Les députés se penchent sur la Banque publique d’investissement
Le marathon législatif de la BPI commence. Le projet de loi créant la Banque publique d’investissement a été discuté pour la première fois hier après-midi (14 novembre) par la commission des affaires économiques de l’Assemblée nationale, quinze jours avant l’examen du texte en séance plénière, prévu le 28 novembre. La commission des finances prend le relais ce matin en auditionnant Jean-Pierre Jouyet, directeur général de la Caisse des dépôts, actionnaire à 50% de la future holding, et Henri Emmanuelli, président de la commission de surveillance.

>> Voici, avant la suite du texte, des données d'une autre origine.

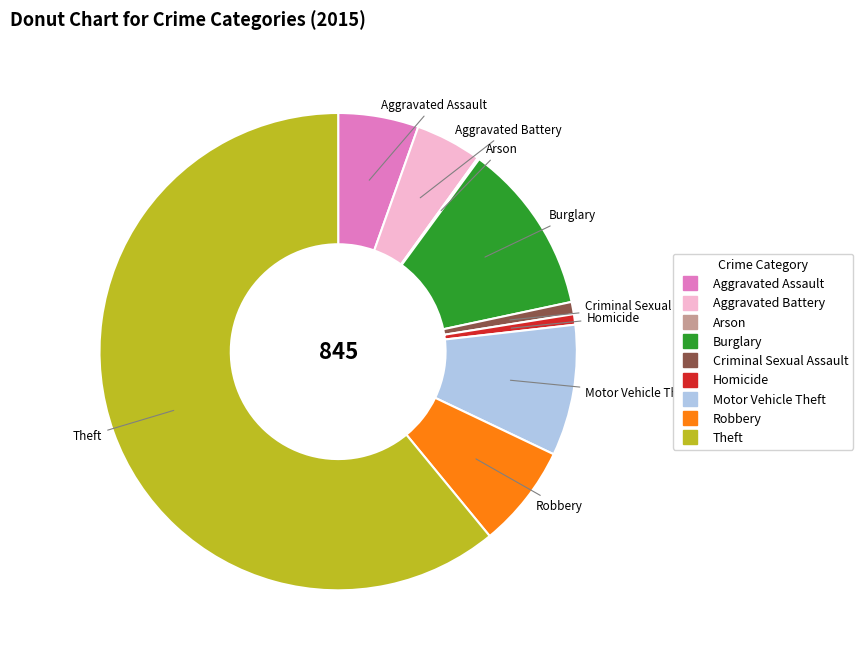

Does any single category account for the majority?

Yes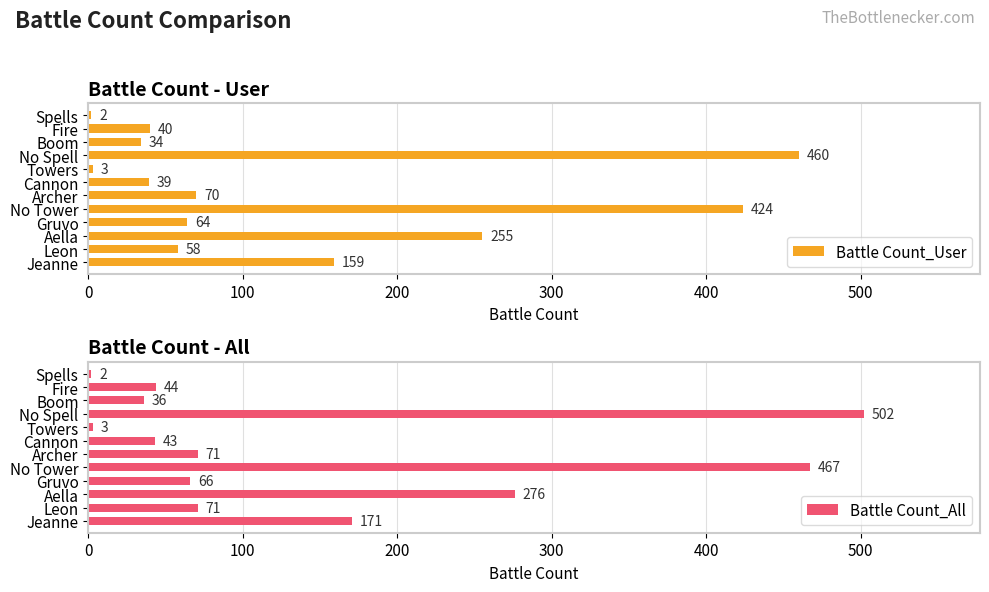

How many data points in Battle Count_All are above 71?

4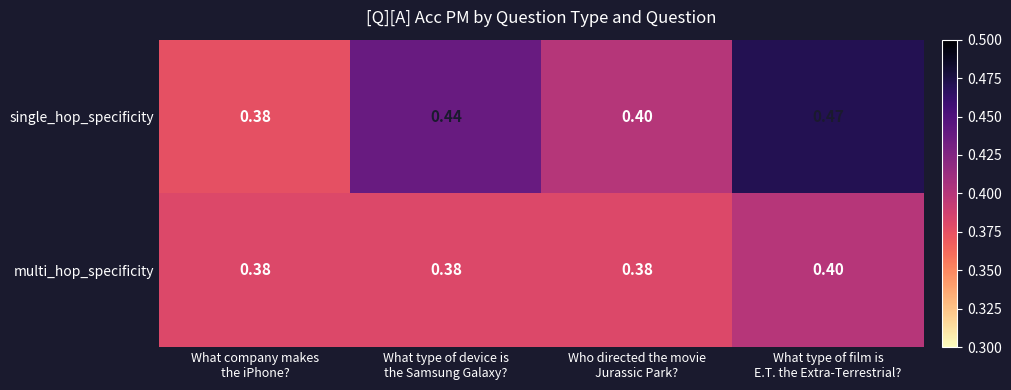

Which series has the largest range (max minus min)?

single_hop_specificity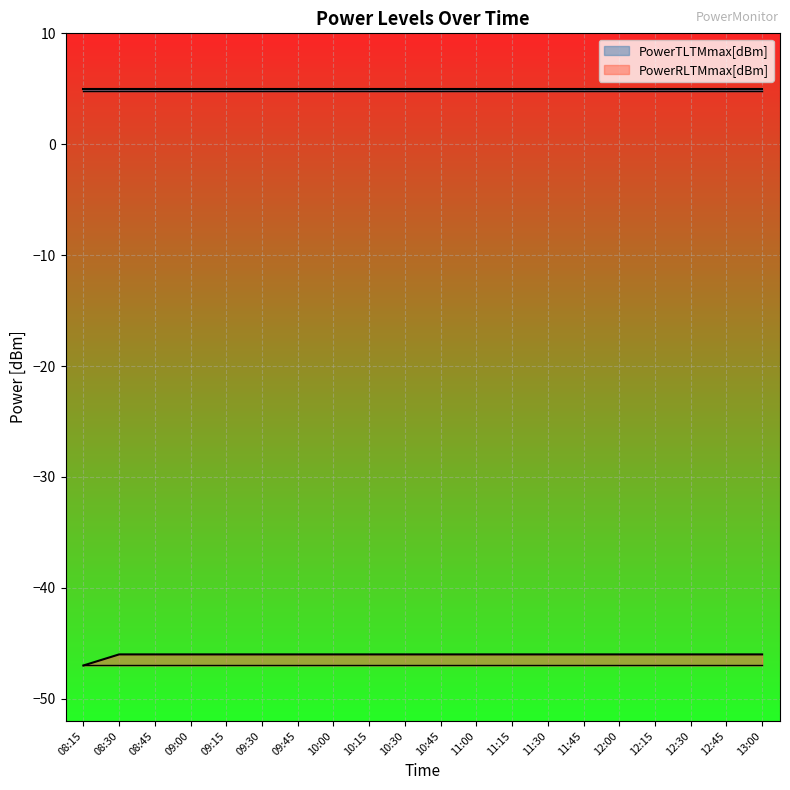

The PowerRLTMmax[dBm] series shows -21 at 11:15. True or false?

False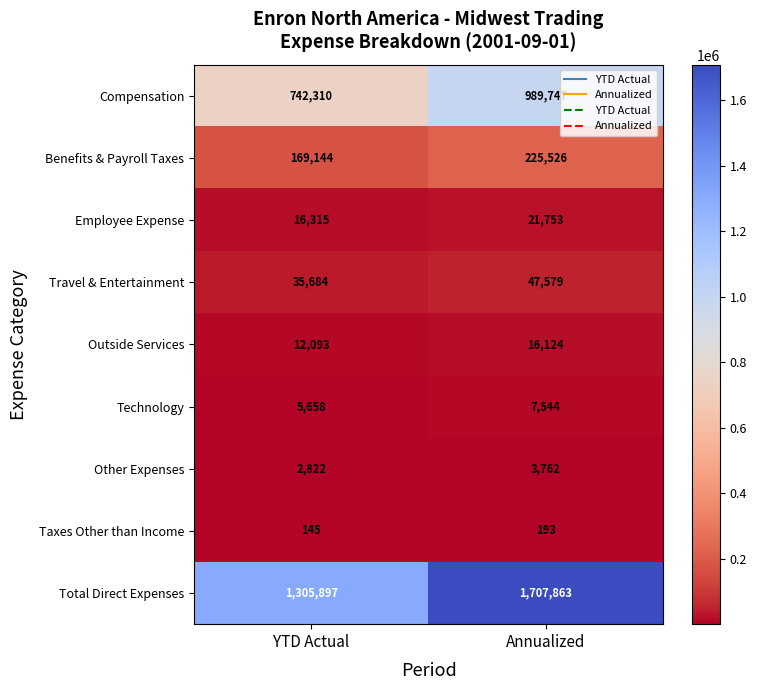

Between YTD Actual and Annualized, which series saw the biggest shift?

Total Direct Expenses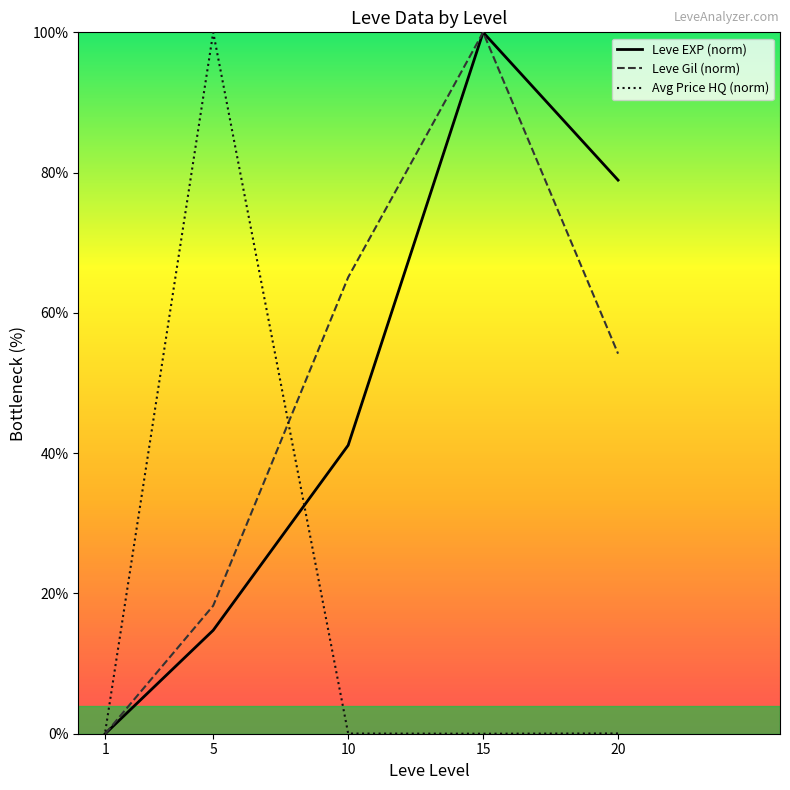

What are all the series names shown in the legend?

Leve EXP (norm), Leve Gil (norm), Avg Price HQ (norm)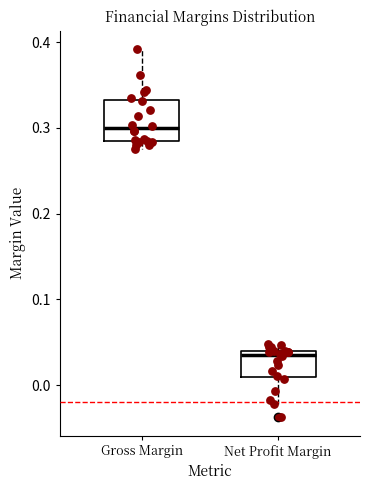

Reading left to right, read every box against the y-axis: the position of its median line, the range the box covers, and the ends of its whiskers. The values are not printed on the chart, so give them approximately, as read against the axis.

Gross Margin: median 0.30, box 0.28 to 0.33, whiskers 0.28 (just below the box's lower edge) to 0.39
Net Profit Margin: median 0.04 (just below the box's upper edge), box 0.01 to 0.04, whiskers -0.02 to 0.05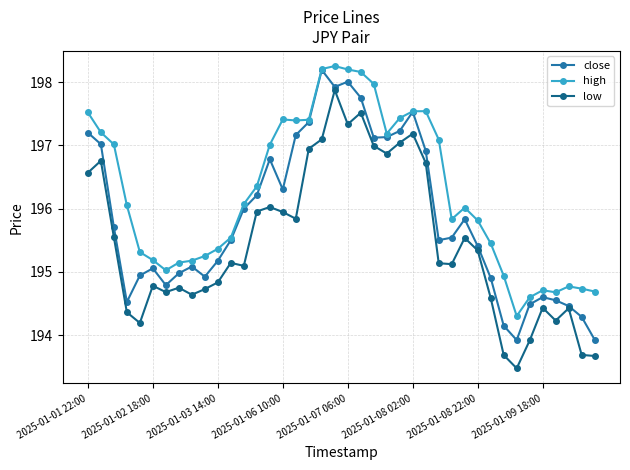

True or false: close has more than 0 interior local peaks.

True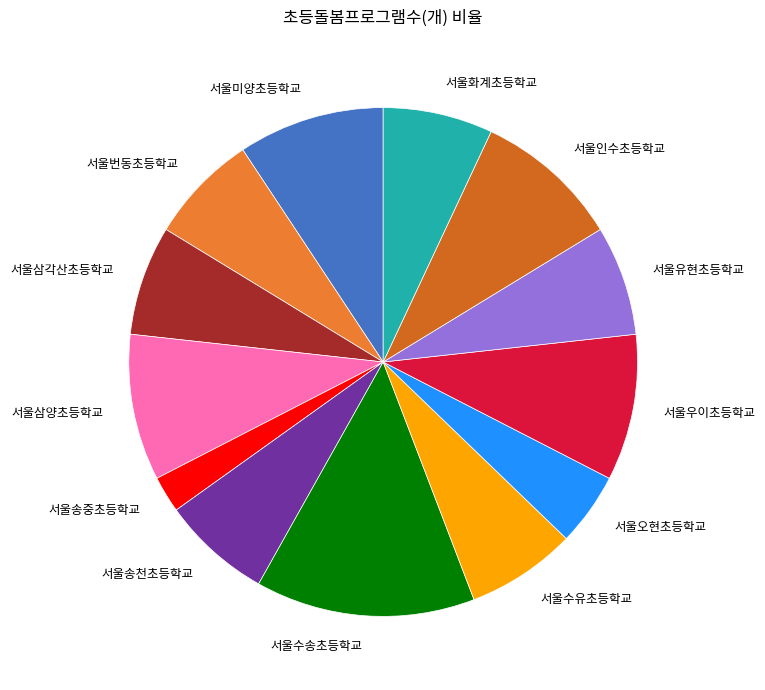

Does any single category account for the majority?

No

Dès sa création, la BPI disposera d’une capacité d’engagement de 32 milliards d’euros, selon l’étude d’impact du projet de loi: 20 milliards en prêts et 12 milliards en garantie. Sur la partie fonds propres, le gouvernement table sur une hausse de 56% de la puissance de feu entre 2012 et 2020 par rapport au programme FSI France Investissement sur 2006-2010. En se basant sur les résultats de ce programme, l’impact de la BPI sur les PME de croissance dans les 7 ans à venir est évalué à 62.400 créations d’emplois et 19,2 milliards d’euros de chiffre d’affaires à l’export.
Sur le plan juridique, le projet de loi modifie l’ordonnance de 2005 créant Oséo. Cette dernière se refinance aujourd’hui à bas prix sur les marchés grâce à une double structure d’établissement public (Epic) et de société anonyme. Pour préserver cette capacité d’emprunt, la BPI conserve ce système d’un Epic actionnaire, aux côtés de la Caisse des dépôts, d’une SA. Cette dernière détiendra 90% d’Oséo, qui compte quelques actionnaires privés à son tour de table.
La société anonyme BPI fonctionnera avec un conseil de 15 administrateurs: 8 représentants des actionnaires, 2 des régions, 2 des salariés et 3 personnalités compétentes. Le comité d’orientation stratégique comprendra pour sa part 21 membres: un député, un sénateur, le président de la commission de surveillance de la CDC, 2 représentants des régions (dont l’un aura la présidence), 5 des syndicats, 3 des entreprises et 8 personnalités qualifiées.
Alors que beaucoup s’interrogent sur capacité de la Banque publique à avoir une gouvernance efficace, les premiers amendements déposés sur le texte visent à accroître le poids des régions dans le système.
Le projet de loi permettra par ailleurs à la France de transposer les directives OPCVM 4 et AIFM et de réformer le statut des établissements de crédit.